- Ph.D., Sociocultural Anthropology, University of Chicago, 2003
- B.A., Afroamerican & African Studies and Political Science, University of Michigan, 1993
Beth Buggenhagen
Associate Professor, Anthropology
Associate Professor, Anthropology
My research analyzes the politics of social production and value, material culture, visuality, gender, Islam, and globalization. These interests have emerged from my fieldwork in Senegal and with Senegalese migrants in New York City and Chicago. My fieldwork in Senegal from 1999-2000 resulted in the book, Muslim Families in Global Senegal (Indiana University Press 2011). I analyze Muslim trade networks and the transmission of enduring social value though cloth and religious offerings. Highlighting women's participation in these networks and the financial strategies they rely on, I consider the connections between economic profits and ritual and social authority. I argue that these strategies are not responses to a dispersed community in crisis, but rather produce new roles, wealth, and worth for Senegalese women in all parts of the globe.
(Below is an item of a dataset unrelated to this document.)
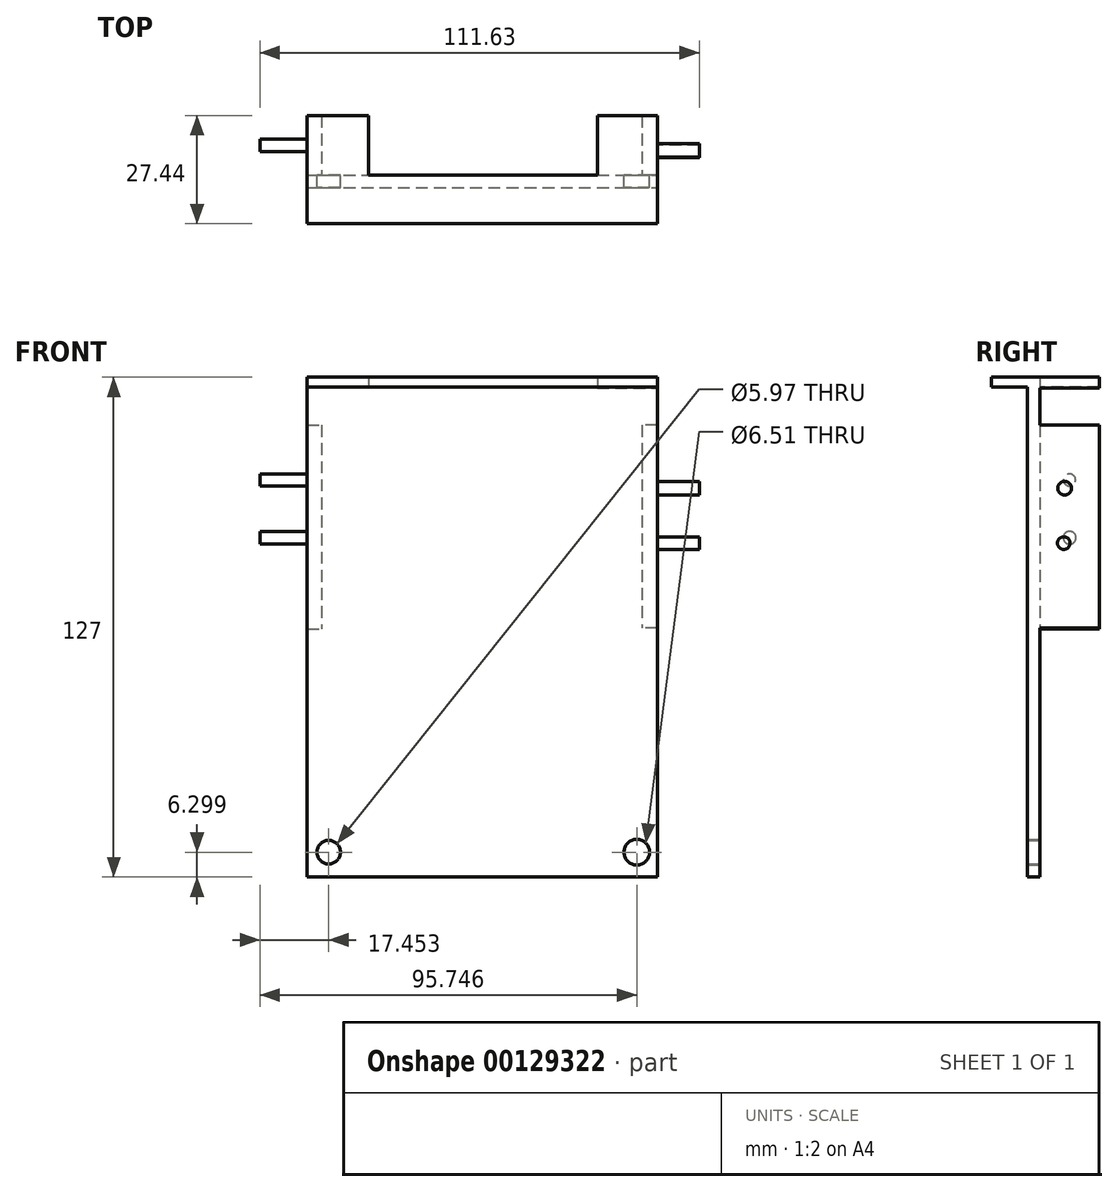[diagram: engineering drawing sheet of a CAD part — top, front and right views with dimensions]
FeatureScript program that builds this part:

In New York City my research has considered the predicament of Senegalese Muslim traders who deal in grey market goods (designer purses, CDs and DVDs). My work has considered the political dimensions of official and unofficial economies to address topics within and beyond academia such as Islam, civil liberties, immigration reform, debates over new media technologies, unregulated economic networks and the U.S. led global War on Terror. I published this work in a chapter in Hard Work, Hard Times: Global Volatility and African Subjectivities (U. California Press 2010), which I edited with Anne-Maria B. Makhulu and Stephen Jackson.
Currently I am working to complete a book manuscript, Photography in and out of Muslim Senegal. In my research I ask if one of the defining problems of the 21st century is global migration, what does a long-term view from Africa offer? Building on my first ethnography, Muslim Families in Global Senegal, in which I charted the global networks of Senegalese Muslims, I analyze the view from Senegal through photographs in my second book, Photography in and out of Muslim Senegal. Photographs shape and are shaped by global networks of migration. Personal portraits—passed from hand to hand, placed in albums, framed on walls, and displayed at religious and family celebrations—make visible migrants and their networks and become objects that migrate. The impact of this work will be to show a tolerant and urbane practice of Islam through the lens of photography by shifting a polarizing national conversation about Muslim migration in a new direction.